A l’occasion de la journée internationale de l’éducation le 25 janvier, Dah Gilbert, Chargé de mission Petite Enfance au Burkina Faso, nous parle de l’éducation des tout-petits dans son pays en plein contexte Covid-19.

On sait que le 1er confinement a interrompu la scolarisation de plus de 20 millions d’enfants en maternelle en Afrique pendant 6 mois. Pendant cette période, des outils numériques ont été développés à travers le monde pour éviter le décrochage scolaire. Est-ce que cette innovation a fonctionné au Burkina Faso selon toi ? 

Des outils numériques existaient déjà au Burkina Faso avant la pandémie, pour soutenir les élèves dans les zones à forts défis sécuritaire (terrorisme). Ce programme a été déployé plus largement pour toucher plus d’enfants. Les innovations reposent sur de l’enseignement par la télé et la radio. Mais aussi sur la création d’une plateforme numérique « Fasoéducation ». Mais disposer des équipements pour suivre l’enseignement à distance reste un défi. Les plus défavorisés n’ont pas forcement accès à un ordinateur, à l’électricité,  à internet.

Le Ministère de l’Éducation a globalement élaboré un plan de riposte et a notamment diffusé lors de la rentrée scolaire un plan de communication sur la Covid-19 pour les professeurs et les élèves de tous niveaux. On y explique la maladie, comment la prévenir et les mesures à adopter pour lutter contre sa propagation.

De notre côté, nous avons poursuivi notre projet Mémoire d’Éléphant dans 25 nouvelles écoles à l’Est du pays.  Avec ce projet, les enfants sont sensibilisés à l’importance de se laver les mains et disposent dans les écoles de dispositifs ludiques pour respecter ce geste barrière essentiel. Ils en parlent aussi à la maison, cela fait effet boule de neige. Aussi paradoxale que celui puisse paraître, l’ensemble du pays a tout de même réalisé un taux de succès au différents examens qui est nettement supérieur aux 2 précédentes années.


  • Et ces innovations, concernaient-elles aussi l’école maternelle au Burkina ?  Oui, des activités audio ont été pré-enregistrées pour les tout-petits et diffusées à la radio, ainsi que sur la plateforme numérique au profit des parents. Ils ont pu ainsi poursuivre avec leurs enfants des activités de langage causerie,  langage conte, pré-lecture ou encore d’éveil mathématiques.
  • Quel a été le rôle des enseignants au Burkina Faso, en maternelle et en primaire, pendant la période de fermeture des écoles ? Ce sont les enseignants qui ont préparé les cours et les émissions radio et télé. Sans eux, cela n’aurait pas été possible.C’est aussi la mobilisation de tous les enseignants qui a permis d’assurer la tenue des examens en fin d’année scolaire et la reprise des cours en plus petits groupes, afin de respecter les mesures barrières. 
  • Doit-on rassurer les parents burkinabé ou encore les convaincre pour qu’ils scolarisent de nouveau leurs enfants ? Oui avec un taux de préscolarisation de 5,2% en 2019, il est indéniable que diverses actions doivent être menées pour améliorer la scolarisation des enfants en maternelle.
  • Et demain : penses-tu que cette crise va sacrifier des générations de petits écoliers au Burkina Faso ? Sacrifier, je n’espère pas… Mais cette crise aura peut-être un impact négatif sur la qualité des enseignements et le niveau général des élèves.

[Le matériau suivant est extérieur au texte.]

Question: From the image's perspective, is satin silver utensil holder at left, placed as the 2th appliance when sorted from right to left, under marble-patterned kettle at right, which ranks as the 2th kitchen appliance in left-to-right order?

DAH Ollo Difrothey Gilbert est un expert de la Petite Enfance. Il a été inspecteur d’éducation de jeunes enfants avant de rejoindre l’association. Il est membre d’un groupe national, avec le Ministère de l’Éducation nationale, pour améliorer la qualité et la gouvernance de l’éducation pré-scolaire au Burkina Faso. Au travers de 2 projets, il a travaillé avec l’association sur la construction de 13 CEEP (Centres d’Eveil et d’Education Pré-scolaires = écoles maternelles), l’harmonisation de fiches pédagogiques et l’élaboration d’un guide méthodologique pour les enseignants, ainsi que la formation des comités de gestion des écoles).